Meet
Git & GitHub
What It Is
Git is a distributed version control system that tracks changes to files over time. Every copy of a Git repository is a full snapshot of the project history, not just a working copy. GitHub is the most widely used platform for hosting Git repositories and layering collaboration tools on top: pull requests, code review, issue tracking, and CI/CD through Actions.
Why It Matters
Before distributed version control, teams shared code through centralised systems where a server outage or network issue could block everyone. Git changed the model fundamentally. Every engineer has the full history locally, can branch freely, and can work offline. Merging became something you do constantly rather than dread.
GitHub then solved the social layer. Open source became drastically easier to contribute to. The pull request workflow standardised how teams review code, creating a paper trail, a forcing function for discussion, and a natural gate before changes reach production.
In Practice
- Branching strategies: Git makes creating a branch nearly free. Patterns like trunk based development or GitFlow emerge from this cheapness and shape how teams coordinate work without stepping on each other.

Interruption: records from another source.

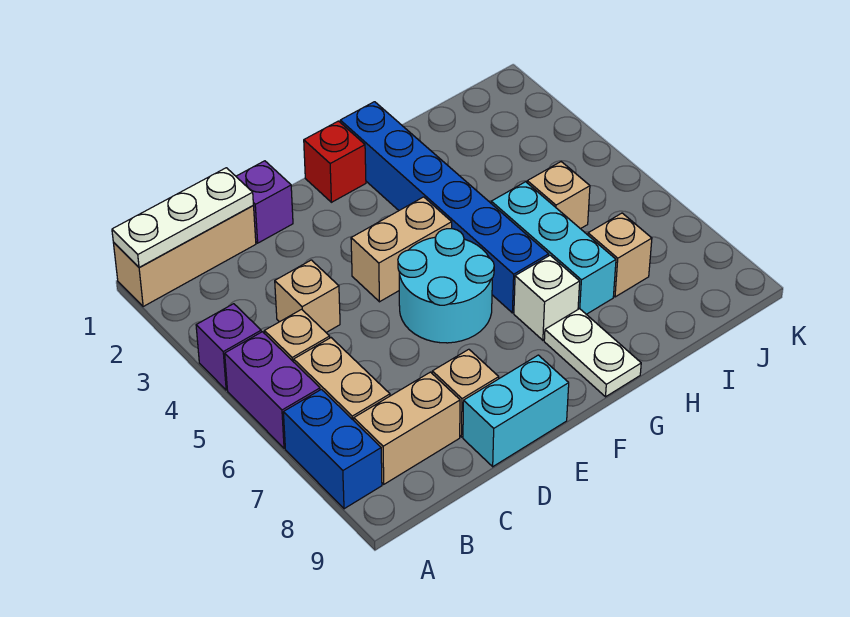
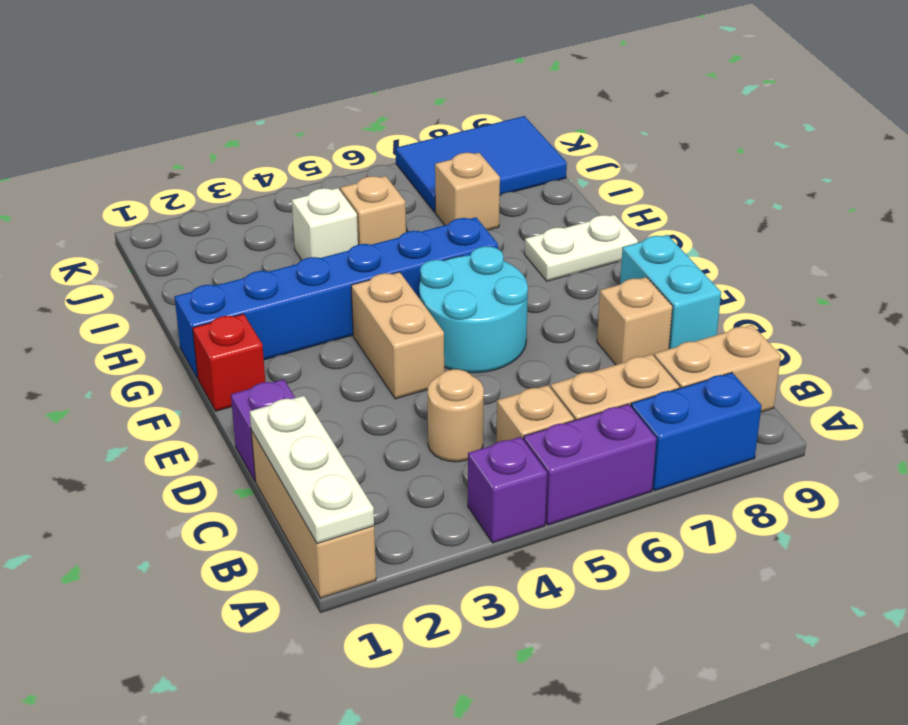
tan 1x2 brick [354,372,460,484] -> tan 1x2 brick turned to [654,325,781,412]
tan 1x1 brick [275,260,340,332] -> tan 1x1 round brick [428,369,484,462]
white 1x1 brick [514,255,580,340] -> white 1x1 brick moved to [292,188,358,260]
cyan 1x3 brick [491,182,616,314] -> none
none -> blue 2x3 tile [396,116,567,212]

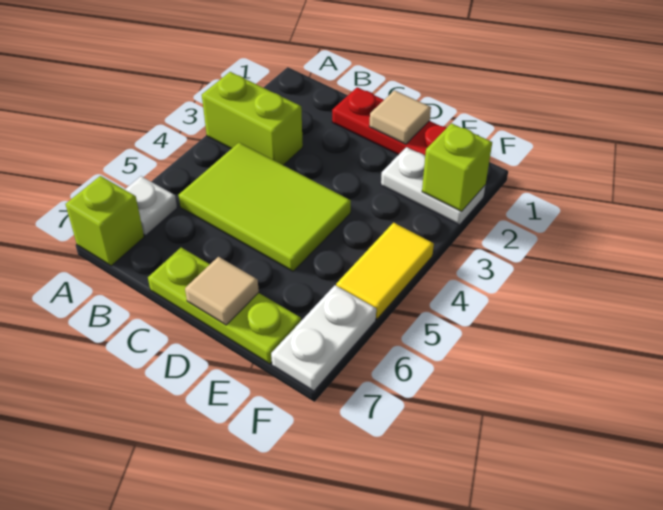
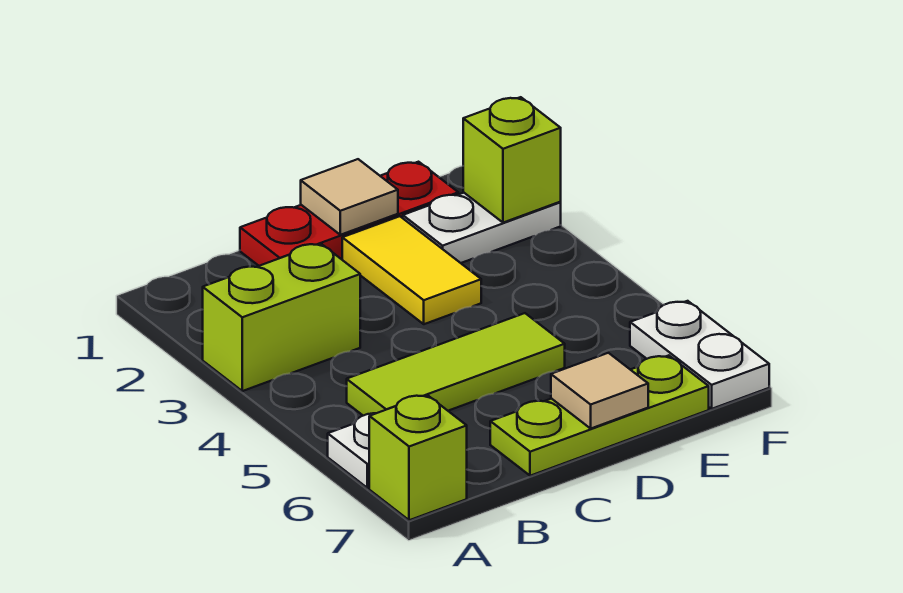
lime 2x3 tile [179,143,351,271] -> lime 1x3 tile [347,313,565,416]
yellow 1x2 tile [336,223,434,319] -> yellow 1x2 tile moved to [342,216,481,324]

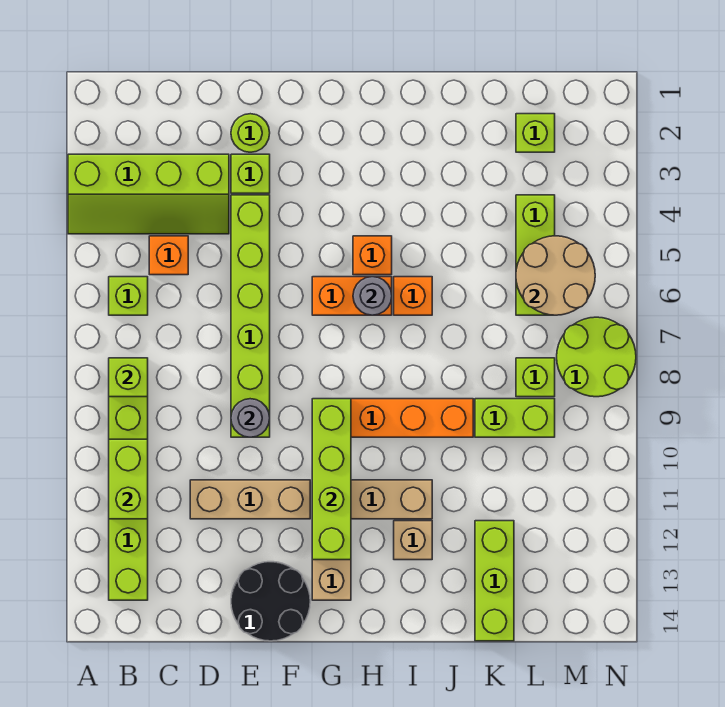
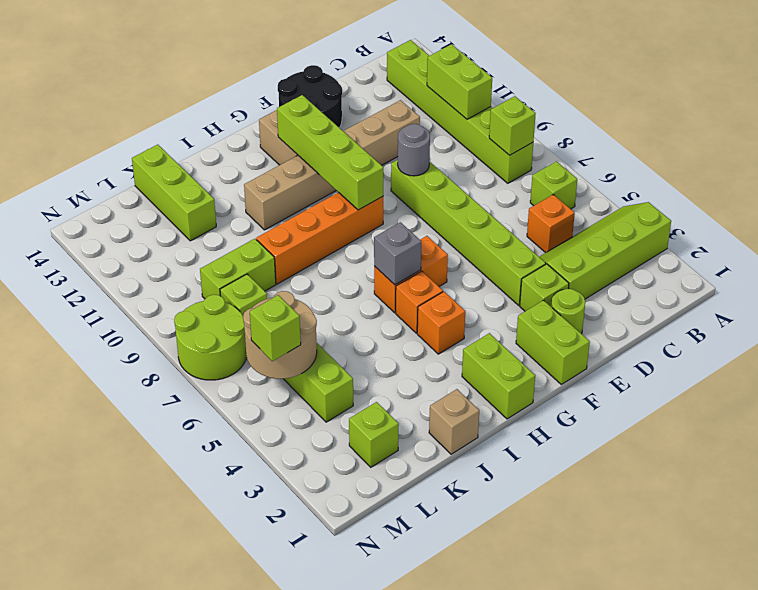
none -> lime 1x2 brick [516,300,590,384]
none -> lime 1x2 brick [462,333,535,419]
grey 1x1 round brick [353,277,392,315] -> grey 1x1 brick [374,222,421,285]
orange 1x1 brick [394,277,432,315] -> orange 1x1 brick moved to [417,292,465,354]
tan 1x1 brick [394,521,432,560] -> tan 1x1 brick moved to [429,389,479,454]
none -> lime 1x1 brick [250,295,301,361]

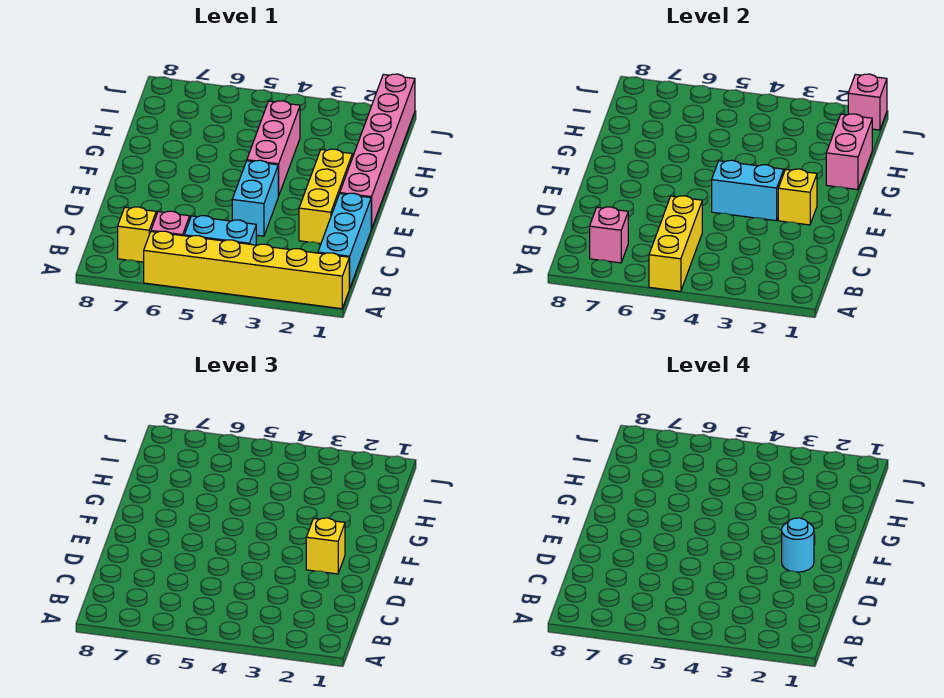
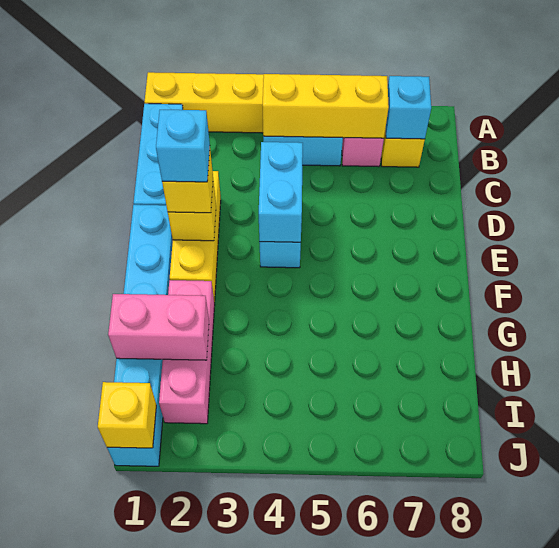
yellow 1x3 brick [649,196,702,291] -> yellow 1x3 brick turned to [263,74,389,138]
pink 1x1 brick [590,207,628,263] -> cyan 1x1 brick [385,76,431,139]
pink 1x6 brick [340,74,415,229] -> cyan 1x6 brick [107,205,173,466]
cyan 1x1 round brick [782,518,814,572] -> cyan 1x1 brick [156,110,210,182]
cyan 1x2 brick [712,160,784,221] -> cyan 1x2 brick turned to [259,142,303,242]
pink 1x3 brick [247,101,300,196] -> pink 1x3 brick moved to [159,280,215,424]
pink 1x2 brick [826,114,872,190] -> pink 1x2 brick turned to [108,294,209,360]
pink 1x1 brick [848,74,887,130] -> yellow 1x1 brick [98,382,156,448]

- Pull requests as collaboration units: a PR is not just a code change. It is a context window. The description, linked issue, and review thread together tell the story of why the code exists. That record is searchable years later.
- GitHub Actions: CI/CD configured as code alongside the repository. Tests run on every push, environments deploy on merge, and the whole pipeline sits in version control and is fully auditable.
- Code review culture: automated checks catch style and correctness issues early, but human review is where architecture, naming, and intent get shaped. GitHub makes this friction low enough that teams actually do it.
Key Insight
Git is often taught as a save mechanism, but it is better understood as a communication tool. Commits are messages to future engineers, including your future self. A repository with expressive commit history and clearly structured branches tells the story of a codebase’s evolution far better than any documentation, and unlike documentation, it stays current by default.